YOUR GOAL: Copy out the rows exactly, starting with the line that contains "Which series changed" and going on through the line that contains "How many data points in 18.04", and leave the pictures out of your answer.

____ TASK INPUTS

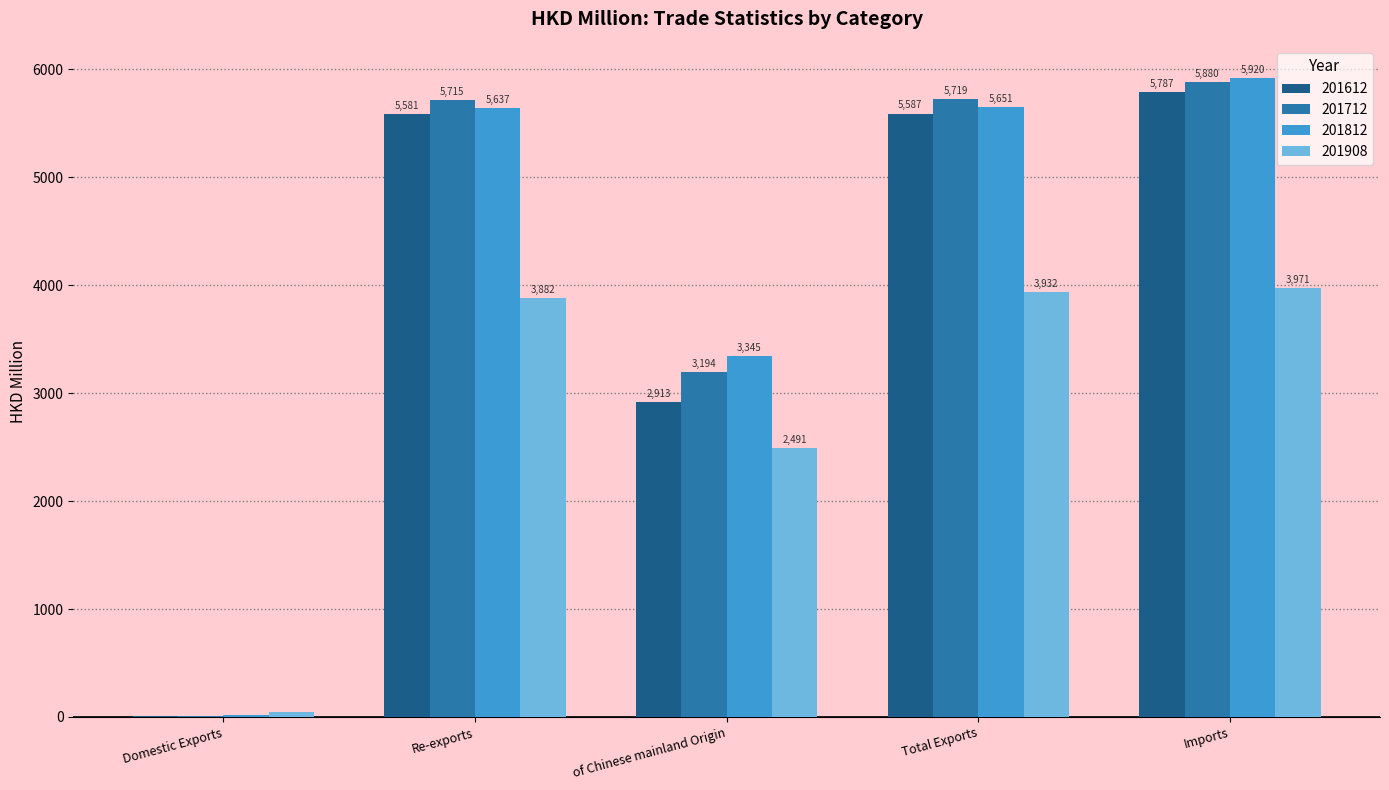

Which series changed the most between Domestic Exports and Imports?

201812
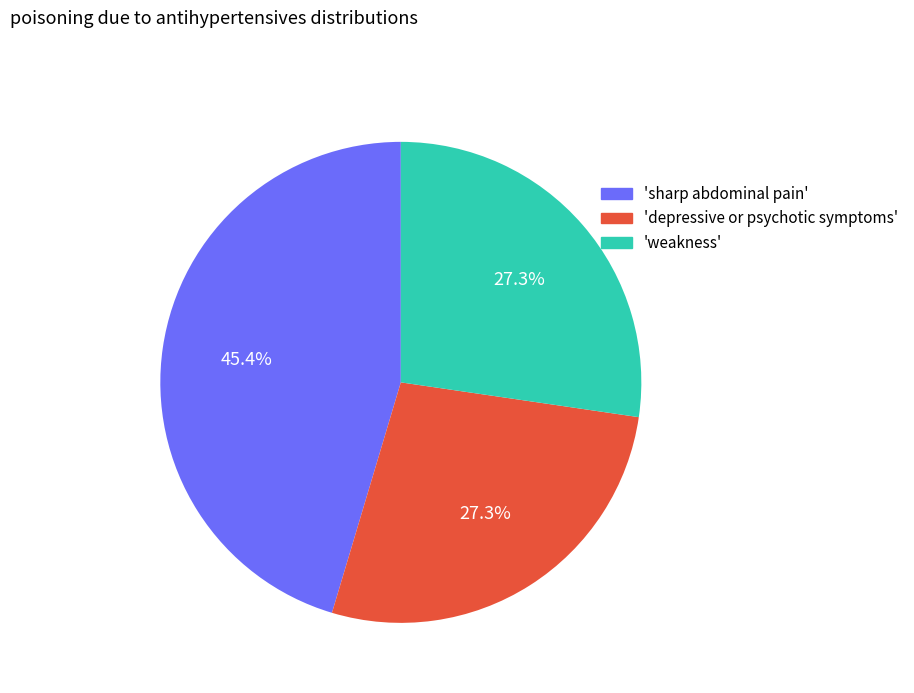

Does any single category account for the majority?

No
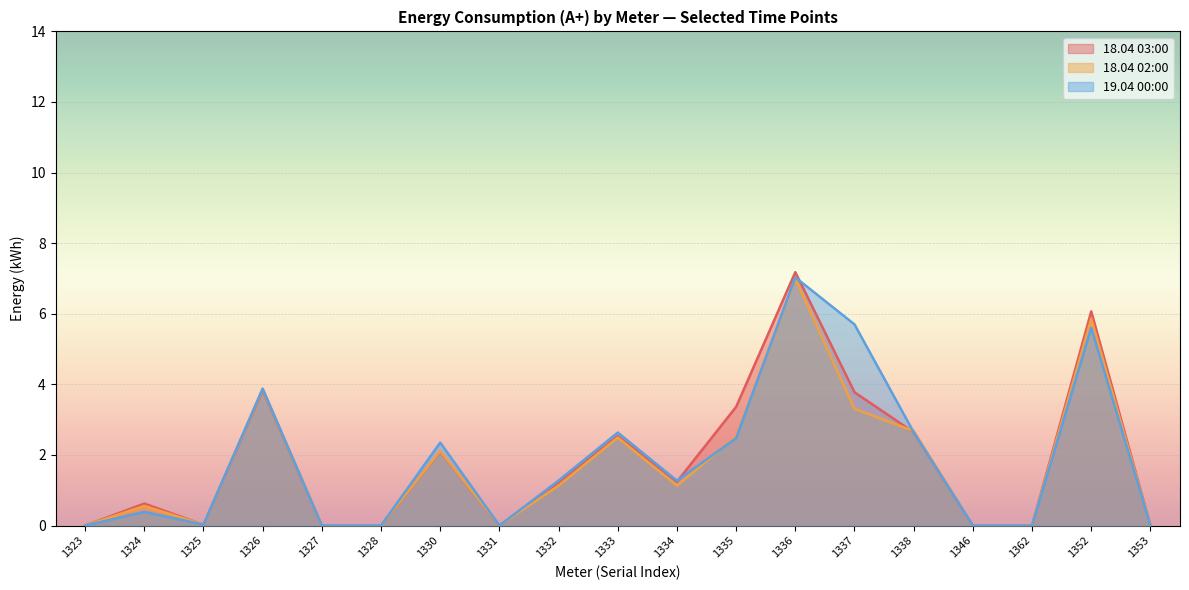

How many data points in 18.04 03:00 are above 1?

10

________
____ TASK INPUTS

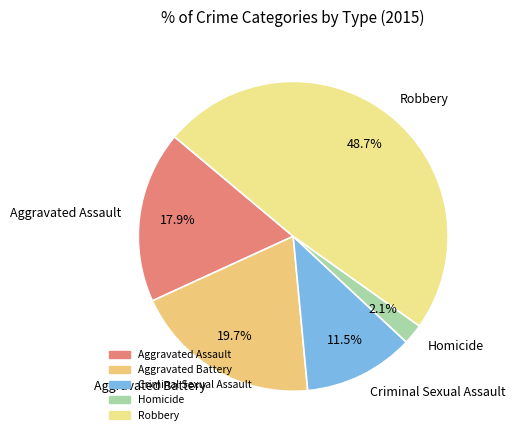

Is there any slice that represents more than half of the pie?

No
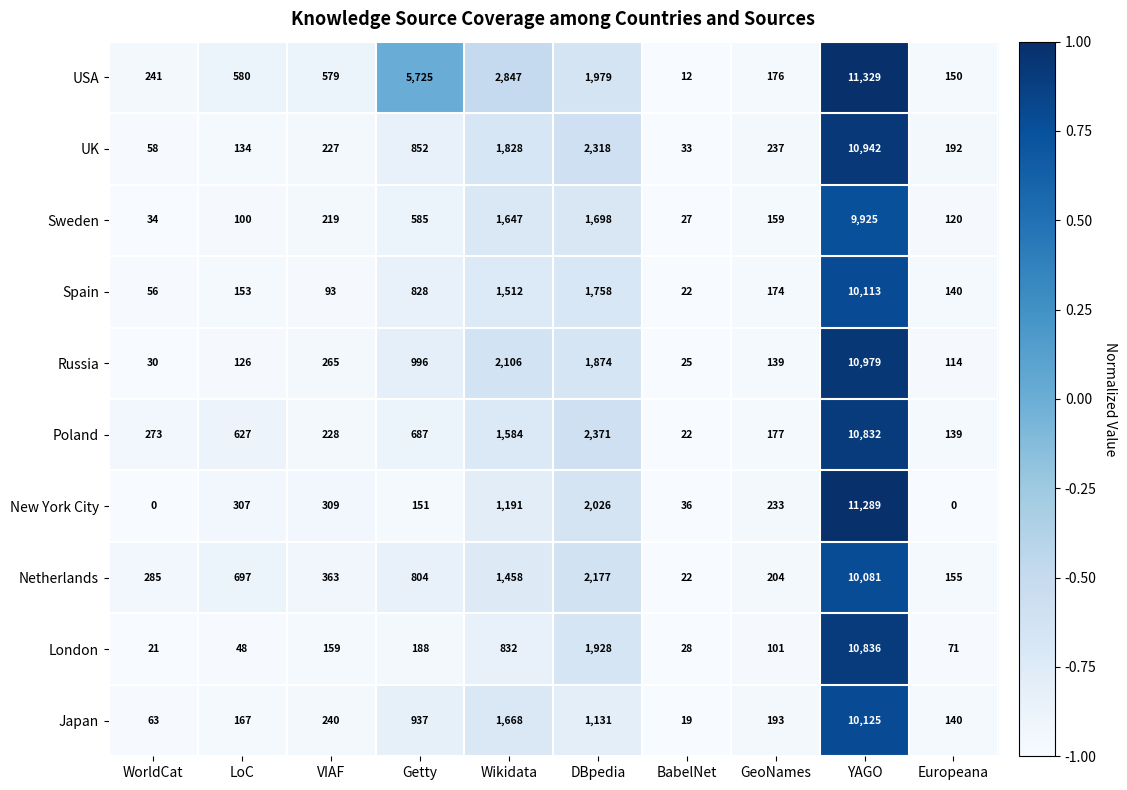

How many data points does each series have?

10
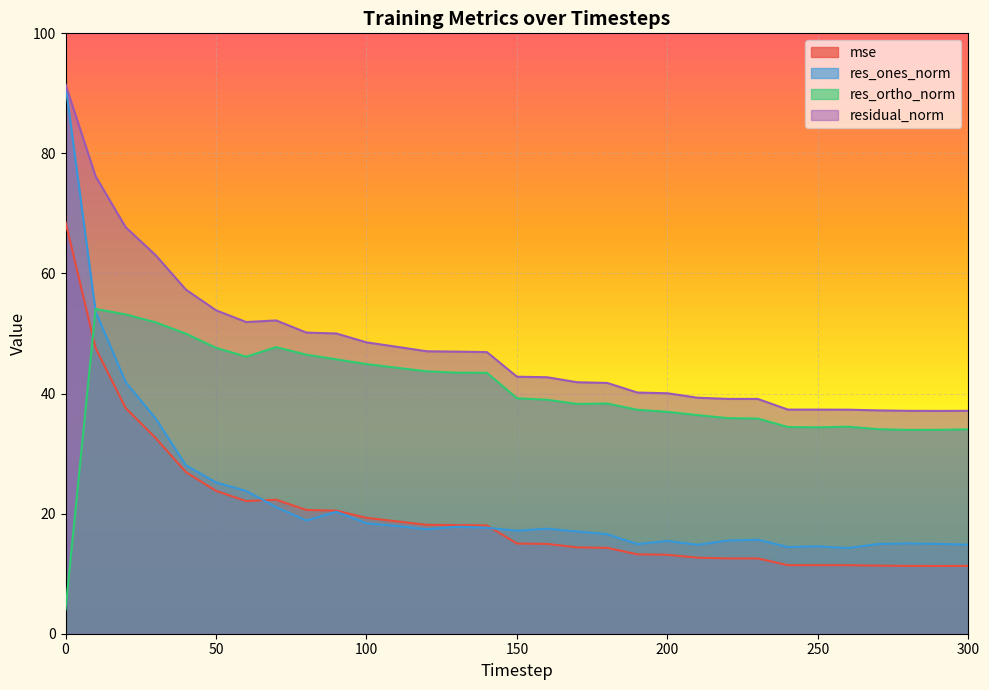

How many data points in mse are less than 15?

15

________

SOLUTION:
Which series changed the most between Domestic Exports and Imports?

201812

Does any single category account for the majority?

No

How many data points in 18.04 03:00 are above 1?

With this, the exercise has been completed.